[Air-l] electronic signatures
elijah wright
elw at stderr.org
Wed Feb 2 14:29:42 PST 2005
> Thanks for sharing this document, which raises some good issues.
> However, it represents a pretty narrow interpretation of the law,
> especially in view of the fact that the government itself uses
> electronic signatures quite extensively these days. You can even sign
> your tax return electronically! This document assumes a rather high
> degree of risk to the human subjects, and in reality, there is (or ought
> to be) a lot more room for negotiation of these matters with the IRB
> depending on the nature of the study.
there are multiple meanings of "signature" being used here, by various
folks.
first, we have signature as in "the signature i use to sign the bottom of
an informed consent form". handwritten, et cetera.
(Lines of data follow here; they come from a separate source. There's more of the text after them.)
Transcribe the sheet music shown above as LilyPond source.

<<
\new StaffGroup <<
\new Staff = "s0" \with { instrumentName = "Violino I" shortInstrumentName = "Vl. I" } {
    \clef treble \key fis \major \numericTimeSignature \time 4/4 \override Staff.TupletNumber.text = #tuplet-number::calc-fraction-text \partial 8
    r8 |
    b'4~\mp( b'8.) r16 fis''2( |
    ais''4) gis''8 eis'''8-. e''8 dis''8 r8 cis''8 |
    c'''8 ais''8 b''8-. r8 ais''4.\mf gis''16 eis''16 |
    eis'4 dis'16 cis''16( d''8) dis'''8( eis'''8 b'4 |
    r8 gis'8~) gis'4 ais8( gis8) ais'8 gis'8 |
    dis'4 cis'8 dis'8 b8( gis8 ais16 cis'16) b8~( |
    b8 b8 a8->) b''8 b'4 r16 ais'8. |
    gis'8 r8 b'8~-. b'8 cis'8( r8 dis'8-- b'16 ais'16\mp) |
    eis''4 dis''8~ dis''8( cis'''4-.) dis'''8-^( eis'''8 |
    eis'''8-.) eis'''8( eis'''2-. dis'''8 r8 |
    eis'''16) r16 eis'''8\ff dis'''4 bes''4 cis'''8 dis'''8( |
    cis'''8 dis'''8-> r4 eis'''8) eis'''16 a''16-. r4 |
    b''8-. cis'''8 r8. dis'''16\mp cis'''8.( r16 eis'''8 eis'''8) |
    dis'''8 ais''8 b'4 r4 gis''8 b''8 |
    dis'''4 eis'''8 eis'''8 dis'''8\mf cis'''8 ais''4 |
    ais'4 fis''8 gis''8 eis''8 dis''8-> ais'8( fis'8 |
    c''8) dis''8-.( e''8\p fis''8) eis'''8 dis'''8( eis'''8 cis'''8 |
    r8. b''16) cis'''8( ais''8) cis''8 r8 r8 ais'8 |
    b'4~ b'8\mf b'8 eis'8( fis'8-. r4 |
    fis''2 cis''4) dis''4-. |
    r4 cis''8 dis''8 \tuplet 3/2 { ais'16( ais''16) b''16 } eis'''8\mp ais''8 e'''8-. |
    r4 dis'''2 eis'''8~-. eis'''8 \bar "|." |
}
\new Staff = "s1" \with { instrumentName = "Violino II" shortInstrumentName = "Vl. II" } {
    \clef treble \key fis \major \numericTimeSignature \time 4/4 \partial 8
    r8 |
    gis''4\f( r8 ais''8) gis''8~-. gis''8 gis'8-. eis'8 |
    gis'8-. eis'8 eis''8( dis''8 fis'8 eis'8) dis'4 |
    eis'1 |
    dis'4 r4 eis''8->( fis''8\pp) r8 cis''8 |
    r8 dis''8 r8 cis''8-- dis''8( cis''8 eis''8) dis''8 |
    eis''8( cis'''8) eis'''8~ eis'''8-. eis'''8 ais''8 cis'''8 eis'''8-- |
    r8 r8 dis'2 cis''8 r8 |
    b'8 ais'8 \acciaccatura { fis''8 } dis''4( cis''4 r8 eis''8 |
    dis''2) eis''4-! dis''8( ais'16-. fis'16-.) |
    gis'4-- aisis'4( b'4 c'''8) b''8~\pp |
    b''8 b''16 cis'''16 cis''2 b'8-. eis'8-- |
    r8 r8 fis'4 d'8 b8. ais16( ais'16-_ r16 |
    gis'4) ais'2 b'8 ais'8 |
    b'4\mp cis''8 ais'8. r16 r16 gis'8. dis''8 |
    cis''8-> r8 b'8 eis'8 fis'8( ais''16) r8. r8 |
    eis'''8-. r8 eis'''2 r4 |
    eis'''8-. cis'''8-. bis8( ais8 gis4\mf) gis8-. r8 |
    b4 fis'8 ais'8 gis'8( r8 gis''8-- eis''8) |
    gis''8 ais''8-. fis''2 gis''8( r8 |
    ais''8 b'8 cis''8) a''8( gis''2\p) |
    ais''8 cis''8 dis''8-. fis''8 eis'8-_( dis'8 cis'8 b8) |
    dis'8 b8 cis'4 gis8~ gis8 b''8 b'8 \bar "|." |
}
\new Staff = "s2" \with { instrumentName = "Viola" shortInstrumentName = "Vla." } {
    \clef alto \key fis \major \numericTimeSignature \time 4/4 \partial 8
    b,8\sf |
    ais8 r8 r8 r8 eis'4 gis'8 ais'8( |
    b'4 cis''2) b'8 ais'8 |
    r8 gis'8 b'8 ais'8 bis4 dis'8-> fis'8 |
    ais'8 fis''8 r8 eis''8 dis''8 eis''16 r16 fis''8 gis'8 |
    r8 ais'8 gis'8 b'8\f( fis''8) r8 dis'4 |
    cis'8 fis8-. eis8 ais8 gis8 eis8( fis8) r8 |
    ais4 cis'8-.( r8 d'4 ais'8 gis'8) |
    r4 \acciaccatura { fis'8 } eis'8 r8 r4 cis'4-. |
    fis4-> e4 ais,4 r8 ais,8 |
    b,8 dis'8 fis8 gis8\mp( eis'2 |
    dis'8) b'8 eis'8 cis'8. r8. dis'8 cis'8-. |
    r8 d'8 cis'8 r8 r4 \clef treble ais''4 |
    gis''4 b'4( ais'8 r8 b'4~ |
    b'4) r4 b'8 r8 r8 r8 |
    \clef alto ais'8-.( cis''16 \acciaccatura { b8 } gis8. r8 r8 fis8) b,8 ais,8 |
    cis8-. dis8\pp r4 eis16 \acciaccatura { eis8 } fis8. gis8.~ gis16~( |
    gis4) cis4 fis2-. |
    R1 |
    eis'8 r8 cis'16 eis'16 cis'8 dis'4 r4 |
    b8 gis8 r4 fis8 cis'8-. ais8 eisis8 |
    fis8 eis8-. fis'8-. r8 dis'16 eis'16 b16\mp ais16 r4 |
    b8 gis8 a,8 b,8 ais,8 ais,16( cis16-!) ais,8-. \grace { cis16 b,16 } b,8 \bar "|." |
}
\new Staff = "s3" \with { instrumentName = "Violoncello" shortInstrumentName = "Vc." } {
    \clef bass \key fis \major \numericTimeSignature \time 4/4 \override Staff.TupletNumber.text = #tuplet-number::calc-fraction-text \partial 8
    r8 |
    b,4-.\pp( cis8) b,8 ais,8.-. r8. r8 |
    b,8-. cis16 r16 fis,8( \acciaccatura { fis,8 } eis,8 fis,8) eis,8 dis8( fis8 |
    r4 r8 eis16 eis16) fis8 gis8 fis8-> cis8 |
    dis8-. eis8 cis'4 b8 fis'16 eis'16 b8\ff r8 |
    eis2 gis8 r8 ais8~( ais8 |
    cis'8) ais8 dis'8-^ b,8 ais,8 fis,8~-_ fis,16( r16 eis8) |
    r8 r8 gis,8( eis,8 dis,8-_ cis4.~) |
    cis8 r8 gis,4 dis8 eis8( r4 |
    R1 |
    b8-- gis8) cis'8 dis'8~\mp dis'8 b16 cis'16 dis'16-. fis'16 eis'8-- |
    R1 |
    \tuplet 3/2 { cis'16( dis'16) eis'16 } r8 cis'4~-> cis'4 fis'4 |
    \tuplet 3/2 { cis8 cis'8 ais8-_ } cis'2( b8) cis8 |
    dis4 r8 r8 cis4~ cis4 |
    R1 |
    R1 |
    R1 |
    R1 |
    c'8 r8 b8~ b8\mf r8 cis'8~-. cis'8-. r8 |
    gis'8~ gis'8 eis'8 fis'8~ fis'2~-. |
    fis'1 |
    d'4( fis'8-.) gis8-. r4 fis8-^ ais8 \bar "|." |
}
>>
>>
second, we have signature as in a certification that you have read, do
wish to submit, etcetera - typically implemented as you typing in a
password, clicking a checkbox, or typing in a captcha-style string of
characters. this is different (in a lot of ways) than the first meaning
of signature.
first of all, method 2 is trivially forgeable, and doesn't share many of
the properties of method 1 - relatively unique handwriting styles,
evidence of coercion or nervousness in people's responses, et cetera.
second, we have to consider whether there are good reasons for the
utexas.edu-style 'you must get a real signature either f2f or by fax' rule
to be as it is. perhaps they have simply not seen anyone present a method
of implementing signature-style-number-2 that can pass muster as a unique
identifier that certifies a person's intentions.